__Selected text__.
■ ■ ■ ■ ■ ■ ■

Compilation album by Lightnin' Hopkins
- Released: 1965
- Recorded: 1946–50
- Studio: Gold Star (Houston, Texas)
- Genre: Blues
- Length: 45:52
- Label: Arhoolie
- Compiler: Chris Strachwitz

Lightnin' Hopkins chronology
|  | Early Recordings (1965) | Early Recordings Vol. 2 (1971) |

= Early Recordings (Lightnin' Hopkins album) =

Early Recordings is an album by the blues musician Lightnin' Hopkins featuring tracks recorded at Gold Star Studios in Houston, Texas between 1946 and 1950, eight of which were originally released as 10-inch 78 rpm records on the Gold Star and Jax labels, along with eight others that were previously unissued. Arhoolie reissued The Gold Star Sessions on two CDs through Smithsonian Folkways in 1990.

■ ■ ■ ■ ■ ■ ■

__Rows from a dataset__.
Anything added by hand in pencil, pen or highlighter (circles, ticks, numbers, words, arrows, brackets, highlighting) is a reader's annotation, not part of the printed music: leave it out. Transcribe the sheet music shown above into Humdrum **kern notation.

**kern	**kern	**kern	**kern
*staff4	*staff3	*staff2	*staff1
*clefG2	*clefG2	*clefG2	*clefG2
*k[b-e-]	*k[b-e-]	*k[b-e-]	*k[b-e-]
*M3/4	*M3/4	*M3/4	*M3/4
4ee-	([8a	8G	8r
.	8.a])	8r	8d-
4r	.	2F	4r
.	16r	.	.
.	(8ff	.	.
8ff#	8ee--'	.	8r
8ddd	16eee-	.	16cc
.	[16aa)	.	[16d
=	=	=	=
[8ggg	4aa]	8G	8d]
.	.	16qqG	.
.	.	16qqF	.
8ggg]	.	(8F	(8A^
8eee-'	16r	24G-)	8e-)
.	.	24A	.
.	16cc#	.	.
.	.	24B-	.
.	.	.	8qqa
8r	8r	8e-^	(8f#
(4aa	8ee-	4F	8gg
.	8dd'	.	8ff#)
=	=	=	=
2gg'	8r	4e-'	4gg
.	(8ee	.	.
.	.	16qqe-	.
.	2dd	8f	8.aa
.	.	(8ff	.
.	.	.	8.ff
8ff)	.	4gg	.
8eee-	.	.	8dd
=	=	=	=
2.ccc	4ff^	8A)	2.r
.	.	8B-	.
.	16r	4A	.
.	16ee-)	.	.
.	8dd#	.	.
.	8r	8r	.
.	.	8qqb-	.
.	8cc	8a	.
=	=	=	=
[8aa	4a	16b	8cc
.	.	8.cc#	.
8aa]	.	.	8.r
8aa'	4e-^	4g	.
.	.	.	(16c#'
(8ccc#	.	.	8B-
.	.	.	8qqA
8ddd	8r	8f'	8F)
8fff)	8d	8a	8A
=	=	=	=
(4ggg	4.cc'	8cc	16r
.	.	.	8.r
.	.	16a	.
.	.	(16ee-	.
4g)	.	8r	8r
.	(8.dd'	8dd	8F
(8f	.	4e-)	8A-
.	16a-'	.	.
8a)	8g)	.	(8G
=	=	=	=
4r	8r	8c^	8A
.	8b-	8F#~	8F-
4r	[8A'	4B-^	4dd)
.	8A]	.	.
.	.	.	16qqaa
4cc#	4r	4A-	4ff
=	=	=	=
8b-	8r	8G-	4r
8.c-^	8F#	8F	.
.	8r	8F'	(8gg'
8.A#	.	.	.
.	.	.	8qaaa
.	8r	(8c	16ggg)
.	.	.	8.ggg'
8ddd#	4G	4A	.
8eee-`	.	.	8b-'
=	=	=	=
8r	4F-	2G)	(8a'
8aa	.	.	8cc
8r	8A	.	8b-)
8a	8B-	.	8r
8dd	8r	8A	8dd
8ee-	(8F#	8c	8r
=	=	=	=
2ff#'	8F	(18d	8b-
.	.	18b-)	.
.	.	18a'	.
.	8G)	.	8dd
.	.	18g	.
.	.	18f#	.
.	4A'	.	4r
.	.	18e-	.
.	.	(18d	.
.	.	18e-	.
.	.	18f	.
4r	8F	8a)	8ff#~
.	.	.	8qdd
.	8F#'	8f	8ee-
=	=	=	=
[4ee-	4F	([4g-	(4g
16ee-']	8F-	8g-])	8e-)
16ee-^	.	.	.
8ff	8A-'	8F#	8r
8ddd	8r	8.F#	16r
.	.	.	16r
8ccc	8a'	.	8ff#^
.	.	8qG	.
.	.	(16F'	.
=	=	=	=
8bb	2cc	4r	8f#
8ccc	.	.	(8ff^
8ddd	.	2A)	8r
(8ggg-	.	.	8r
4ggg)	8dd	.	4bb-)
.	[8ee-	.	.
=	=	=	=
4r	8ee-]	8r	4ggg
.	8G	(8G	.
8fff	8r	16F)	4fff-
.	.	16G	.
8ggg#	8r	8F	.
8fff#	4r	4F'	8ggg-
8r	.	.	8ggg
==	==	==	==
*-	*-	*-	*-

■ ■ ■ ■ ■ ■ ■

__Task set__.
a) Rewrite the paragraph of the album text that begins "Early Recordings is an album" as a short bulleted list, keeping its main facts.
b) Answer these questions from the album text.
(i) Who compiled the album?
(ii) What is the album's total length?
(iii) How many of its tracks were previously unissued?
c) Write out the passage of the album text from "- Genre: Blues" to "Folkways in 1990.", changing "musician" to "performer".

__Answers per task__.
a)
- Album by blues musician Lightnin' Hopkins
- Recorded at Gold Star Studios, Houston, Texas, 1946–1950
- Eight tracks first issued as 10-inch 78 rpm records on the Gold Star and Jax labels
- Eight tracks previously unissued
- Arhoolie reissued The Gold Star Sessions on two CDs through Smithsonian Folkways in 1990

b)
(i) Chris Strachwitz
(ii) 45:52
(iii) Eight

c)
- Genre: Blues
- Length: 45:52
- Label: Arhoolie
- Compiler: Chris Strachwitz

Lightnin' Hopkins chronology
|  | Early Recordings (1965) | Early Recordings Vol. 2 (1971) |

= Early Recordings (Lightnin' Hopkins album) =

Early Recordings is an album by the blues performer Lightnin' Hopkins featuring tracks recorded at Gold Star Studios in Houston, Texas between 1946 and 1950, eight of which were originally released as 10-inch 78 rpm records on the Gold Star and Jax labels, along with eight others that were previously unissued. Arhoolie reissued The Gold Star Sessions on two CDs through Smithsonian Folkways in 1990.